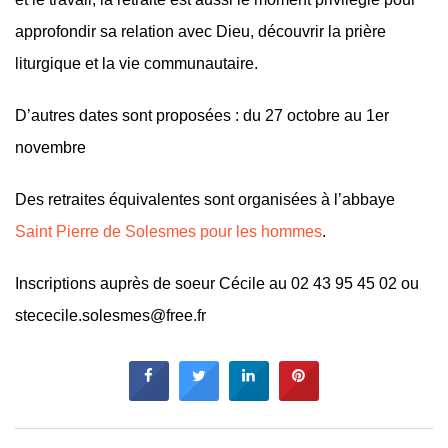
approfondir sa relation avec Dieu, découvrir la prière
liturgique et la vie communautaire.
D’autres dates sont proposées : du 27 octobre au 1er
novembre
Des retraites équivalentes sont organisées à l’abbaye
Saint Pierre de Solesmes pour les hommes
.
Inscriptions auprès de soeur Cécile au 02 43 95 45 02 ou
stececile.solesmes@free.fr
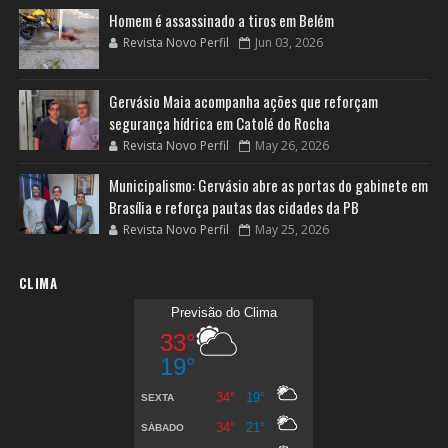
Homem é assassinado a tiros em Belém
Revista Novo Perfil
Jun 03, 2026
Gervásio Maia acompanha ações que reforçam
segurança hídrica em Catolé do Rocha
Revista Novo Perfil
May 26, 2026
Municipalismo: Gervásio abre as portas do gabinete em
Brasília e reforça pautas das cidades da PB
Revista Novo Perfil
May 25, 2026
CLIMA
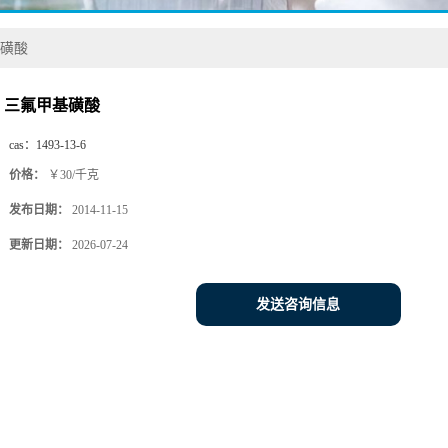
磺酸
三氟甲基磺酸
cas：
1493-13-6
价格：
￥30/千克
发布日期：
2014-11-15
更新日期：
2026-07-24
发送咨询信息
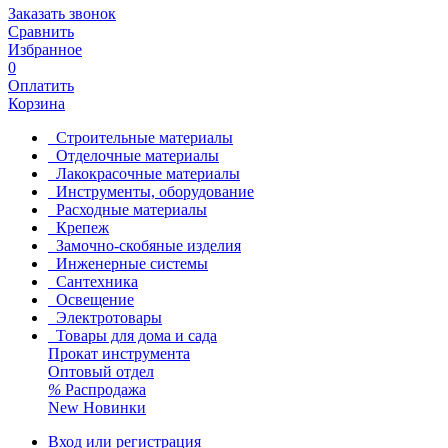
Заказать звонок
Сравнить
Избранное
0
Оплатить
Корзина
Строительные материалы
Отделочные материалы
Лакокрасочные материалы
Инструменты, оборудование
Расходные материалы
Крепеж
Замочно-скобяные изделия
Инженерные системы
Сантехника
Освещение
Электротовары
Товары для дома и сада
Прокат инструмента
Оптовый отдел
%
Распродажа
New
Новинки
Вход или регистрация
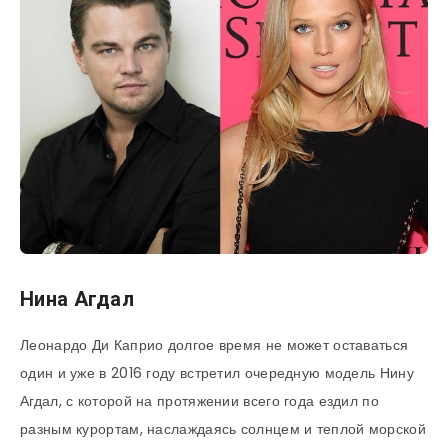
Нина Агдал
Леонардо Ди Каприо долгое время не может оставаться
один и уже в 2016 году встретил очередную модель Нину
Агдал, с которой на протяжении всего года ездил по
разным курортам, наслаждаясь солнцем и теплой морской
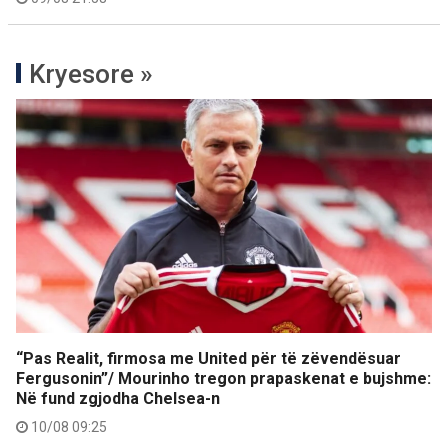
Kryesore »
“Pas Realit, firmosa me United për të zëvendësuar
Fergusonin”/ Mourinho tregon prapaskenat e bujshme:
Në fund zgjodha Chelsea-n
10/08 09:25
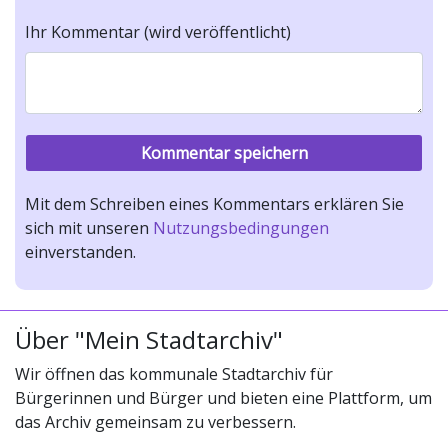
Ihr Kommentar (wird veröffentlicht)
Mit dem Schreiben eines Kommentars erklären Sie
sich mit unseren
Nutzungsbedingungen
einverstanden.
Über "Mein Stadtarchiv"
Wir öffnen das kommunale Stadtarchiv für
Bürgerinnen und Bürger und bieten eine Plattform, um
das Archiv gemeinsam zu verbessern.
★ ★ ★ ★ ★
### REQUIREMENT
Copy out the material word for word, from the line containing "Заказать звонок" through the line containing "10/08 09:25", including both of those lines, and leave the pictures out of your answer.

### ANSWER TO THIS PROBLEM
Заказать звонок
Сравнить
Избранное
0
Оплатить
Корзина
Строительные материалы
Отделочные материалы
Лакокрасочные материалы
Инструменты, оборудование
Расходные материалы
Крепеж
Замочно-скобяные изделия
Инженерные системы
Сантехника
Освещение
Электротовары
Товары для дома и сада
Прокат инструмента
Оптовый отдел
%
Распродажа
New
Новинки
Вход или регистрация
Нина Агдал
Леонардо Ди Каприо долгое время не может оставаться
один и уже в 2016 году встретил очередную модель Нину
Агдал, с которой на протяжении всего года ездил по
разным курортам, наслаждаясь солнцем и теплой морской
Kryesore »
“Pas Realit, firmosa me United për të zëvendësuar
Fergusonin”/ Mourinho tregon prapaskenat e bujshme:
Në fund zgjodha Chelsea-n
10/08 09:25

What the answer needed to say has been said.